Quand il vit la scène, le tenancier se replia vers l'escalier pour éviter d'être mêlé à la bagarre et cria : « Hé, vous trois, vous trois là-bas, ne vous battez pas, arrêtez... »
On entendait le sifflement de l'intention d'épée frôler la robe de l'homme. Une trace de sang suinta de son bras et teignit son vêtement de rouge.

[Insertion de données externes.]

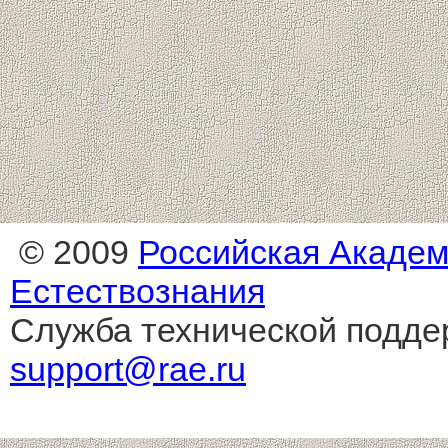
© 2009
Российская Акаде
Естествознания
Служба технической подде
support@rae.ru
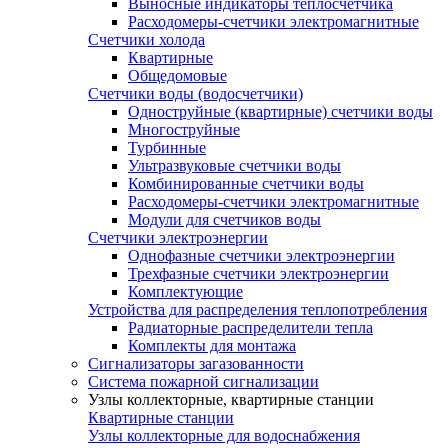
Выносные индикаторы теплосчетчика
Расходомеры-счетчики электромагнитные
Счетчики холода
Квартирные
Общедомовые
Счетчики воды (водосчетчики)
Одноструйные (квартирные) счетчики воды
Многоструйные
Турбинные
Ультразвуковые счетчики воды
Комбинированные счетчики воды
Расходомеры-счетчики электромагнитные
Модули для счетчиков воды
Счетчики электроэнергии
Однофазные счетчики электроэнергии
Трехфазные счетчики электроэнергии
Комплектующие
Устройства для распределения теплопотребления
Радиаторные распределители тепла
Комплекты для монтажа
Сигнализаторы загазованности
Система пожарной сигнализации
Узлы коллекторные, квартирные станции
Квартирные станции
Узлы коллекторные для водоснабжения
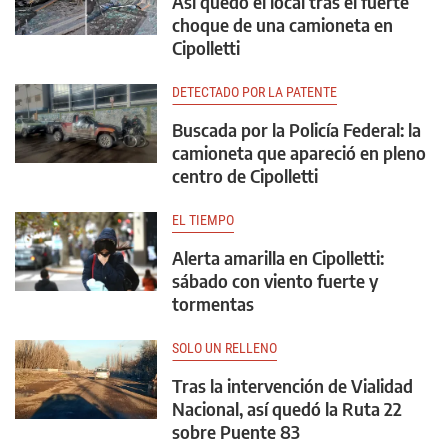
Así quedó el local tras el fuerte
choque de una camioneta en
Cipolletti
DETECTADO POR LA PATENTE
Buscada por la Policía Federal: la
camioneta que apareció en pleno
centro de Cipolletti
EL TIEMPO
Alerta amarilla en Cipolletti:
sábado con viento fuerte y
tormentas
SOLO UN RELLENO
Tras la intervención de Vialidad
Nacional, así quedó la Ruta 22
sobre Puente 83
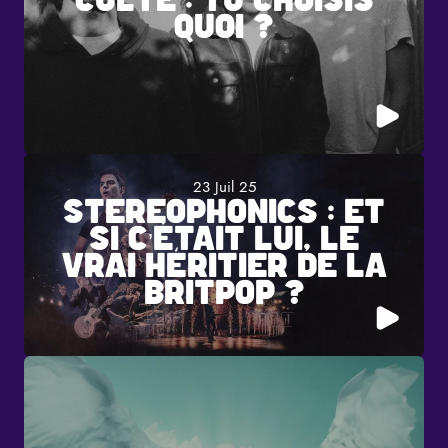
QUOI ?
23 Juil 25
STEREOPHONICS : ET
SI C’ÉTAIT LUI, LE
VRAI HÉRITIER DE LA
BRITPOP ?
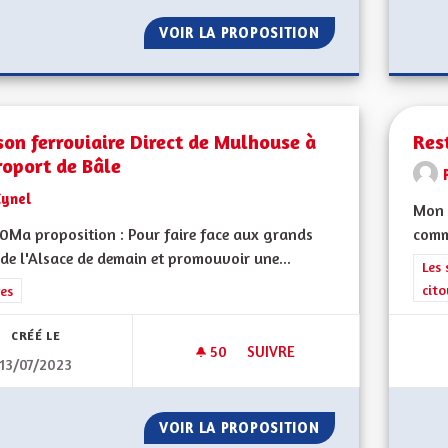
VOIR LA PROPOSITION
TABLEAUX EXPLIC
son ferroviaire Direct de Mulhouse à
Rest
roport de Bâle
Cynel
Mon 
Ma proposition : Pour faire face aux grands
comm
 de l'Alsace de demain et promouvoir une...
Filt
Les 
cit
rer les résultats de la catégorie : Autres
es
CRÉÉ LE
50
50 ABONNÉS
SUIVRE
13/07/2023
LIAISON FERROVIAIRE DIRECT
VOIR LA PROPOSITION
LIAISON FERROVI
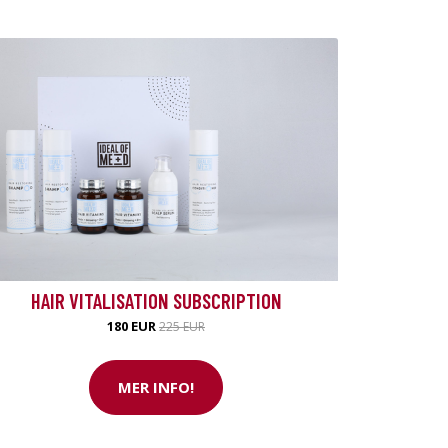
HAIR VITALISATION SUBSCRIPTION
180 EUR
225 EUR
MER INFO!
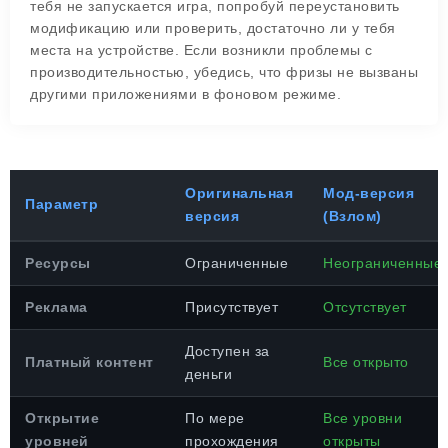
тебя не запускается игра, попробуй переустановить
модификацию или проверить, достаточно ли у тебя
места на устройстве. Если возникли проблемы с
производительностью, убедись, что фризы не вызваны
другими приложениями в фоновом режиме.
Оригинальная
Мод-версия
Параметр
версия
(Взлом)
Ресурсы
Ограниченные
Неограниченные
Реклама
Присутствует
Отсутствует
Доступен за
Платный контент
Все открыто
деньги
Открытие
По мере
Все уровни
уровней
прохождения
открыты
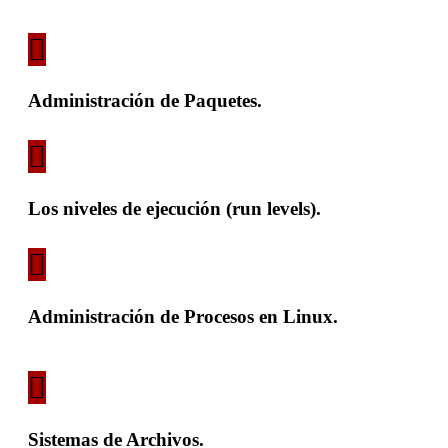
Administración de Paquetes.
Los niveles de ejecución (run levels).
Administración de Procesos en Linux.
Sistemas de Archivos.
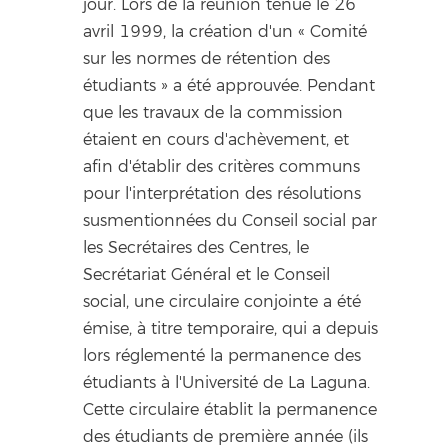
jour. Lors de la réunion tenue le 26
avril 1999, la création d'un « Comité
sur les normes de rétention des
étudiants » a été approuvée. Pendant
que les travaux de la commission
étaient en cours d'achèvement, et
afin d'établir des critères communs
pour l'interprétation des résolutions
susmentionnées du Conseil social par
les Secrétaires des Centres, le
Secrétariat Général et le Conseil
social, une circulaire conjointe a été
émise, à titre temporaire, qui a depuis
lors réglementé la permanence des
étudiants à l'Université de La Laguna.
Cette circulaire établit la permanence
des étudiants de première année (ils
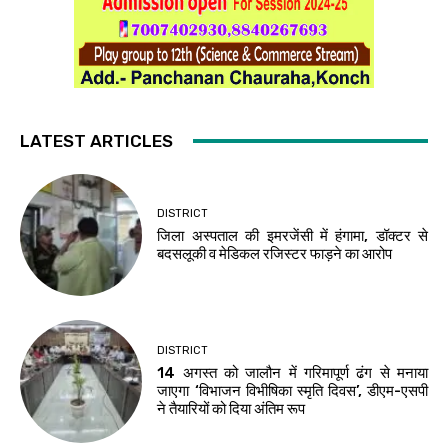
LATEST ARTICLES
DISTRICT
जिला अस्पताल की इमरजेंसी में हंगामा, डॉक्टर से
बदसलूकी व मेडिकल रजिस्टर फाड़ने का आरोप
DISTRICT
14 अगस्त को जालौन में गरिमापूर्ण ढंग से मनाया
जाएगा ‘विभाजन विभीषिका स्मृति दिवस’, डीएम-एसपी
ने तैयारियों को दिया अंतिम रूप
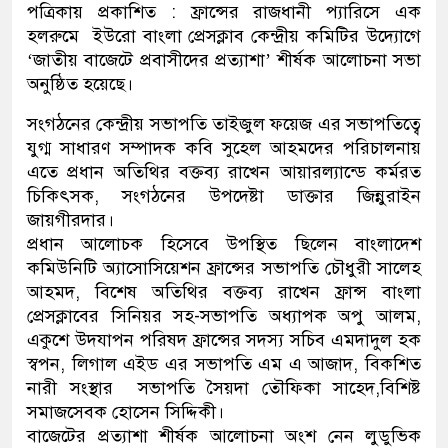
পত্রিকায় প্রকাশিত : ফ্রান্সের রাজধানী প্যারিসে এক
হলরুমে ইউরো বাংলা প্রেসক্লাব কেন্দ্রীয় কমিটির উদ্যোগে
‘জাতীয় বাজেটে প্রবাসীদের প্রত্যাশা’ শীর্ষক আলোচনা সভা
অনুষ্ঠিত হয়েছে।
সংগঠনের কেন্দ্রীয় সভাপতি তাইজুল ফয়েজ এর সভাপতিত্বে
যুগ্ম সাধারণ সম্পাদক কবি সুহেল আহমদের পরিচালনায়
এতে প্রধান অতিথির বক্তব্য রাখেন আয়ারল্যান্ডে কর্মরত
চিকিৎসক, সংগঠনের উপদেষ্টা ডাক্তার জিন্নুরাইন
জায়গীরদার।
প্রধান আলোচক হিসেবে উপস্থিত ছিলেন বাংলাদেশ
কমিউনিটি অ্যাসোসিয়েশন ফ্রান্সের সভাপতি চৌধুরী সালেহ
আহমদ, বিশেষ অতিথির বক্তব্য রাখেন ফ্রান্স বাংলা
প্রেসক্লাবের সিনিয়র সহ-সভাপতি অধ্যাপক অপু আলম,
একুশে উদযাপন পরিষদ ফ্রান্সের সদস্য সচিব এমদাদুল হক
স্বপন, লিগাল এইড এর সভাপতি এম এ আজাদ, বিকশিত
নারী সংস্থার সভাপতি সৈয়দা তৌফিকা সাহেদ,বিশিষ্ট
সমাজসেবক হোসেন সিদ্দিকী।
বাজেটের প্রত্যাশা শীর্ষক আলোচনা অংশ নেন লুডুভিক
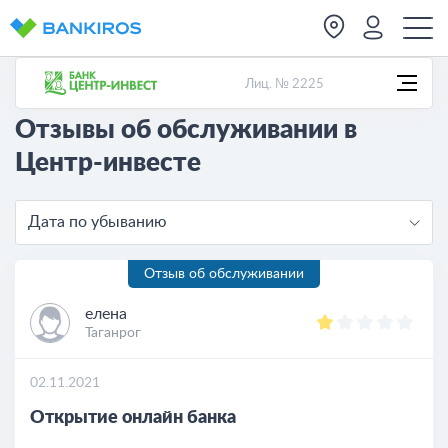
Лиц. № 2225
Отзывы об обслуживании в
Центр-инвесте
Дата по убыванию
Отзыв об обслуживании
елена
Таганрог
02.11.2021
Открытие онлайн банка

À la vue de sa blessure, le visage de l'homme s'assombrit. Au départ, il n'avait pas l'intention de tuer, mais comme ces deux femmes semblaient décidées à le faire, il ne pouvait naturellement pas faire preuve de clémence.
« Tu cherches la mort ? »
Une voix basse et glaciale sortit de la bouche de l'homme, puis son corps se mouva et sa vitesse augmenta instantanément. En un clin d'œil, il avait saisi le poignet de l'une des femmes et la plaqua au sol, faisant tomber son épée longue. Dans le même mouvement, il projeta la seconde femme du deuxième étage d'un simple geste de la main.
La femme qui avait été soulevée et jetée au premier étage poussa un cri en tentant de se stabiliser pendant sa chute. Pourtant, elle perdit l'équilibre et ne parvint pas à se rattraper. À cet instant, l'autre femme qui soutenait la blessée au premier étage vit la scène et se précipita pour rattraper celle qui tombait.
« Troisième Grande Sœur ! »
Bien qu'elle l'eût attrapée, la vitesse et la force employées pour la projeter en bas étaient si grandes qu'elle ne put stabiliser toutes les deux. Elles furent toutes deux affectées par cette force invisible et s'écrasèrent au sol.
« Ouf ! » Les deux femmes tombèrent au sol et gémirent. Comme la force avait été stoppée à mi-course, bien qu'elles fussent tombées, elles n'étaient pas blessées.
« Troisième Grande Sœur, occupe-toi de Septième Petite Sœur. J'irai aider Première Grande Sœur. » Dit la femme avant de bondir sur la pointe des pieds vers le deuxième étage.
Quand les clients du premier étage virent le combat, certains réglèrent immédiatement leur note et partirent, ne voulant pas s'attirer d'ennuis. D'autres se replièrent vers l'entrée et regardèrent depuis l'extérieur. Le vaste premier étage était vide, hormis les deux femmes blessées. Personne n'avait remarqué dans son coin, en train de manger de la viande et de boire du vin.
Il n'était pas étonnant que personne ne l'ait remarquée. Elle était assise dans un coin pour commencer. Maintenant que toute l'attention était portée sur le deuxième étage, naturellement, personne ne prêterait attention aux recoins du premier.
Après avoir siroté une gorgée de vin, saisit un morceau de travers de porc et se mit à le manger en regardant le combat des trois personnes au deuxième étage, comme si elle assistait à un spectacle.
L'homme était manifestement quelqu'un qui cachait son jeu, sans parler des deux femmes, même s'il y avait eu quatre hommes contre lui, ils n'auraient pas fait le poids, d'ailleurs...
Son regard se porta sur les autres chambres privées du deuxième étage. Auparavant, les portes étaient closes, mais à un moment donné, elles s'étaient ouvertes, et des gens se tenaient maintenant sur le pas de leur porte à observer le combat des trois personnes.
Les gens dans les autres chambres privées n'avaient pas l'air d'être des gens du coin. À en juger par la façon dont ils tenaient leurs couteaux devant leur poitrine, pourraient-ils être des cultivateurs immortels venus d'ailleurs ?
Pourraient-ils être là pour le Palais de la Nuit d'Ombre ? Juste à cet instant, à ce moment précis, un cri perçant retentit.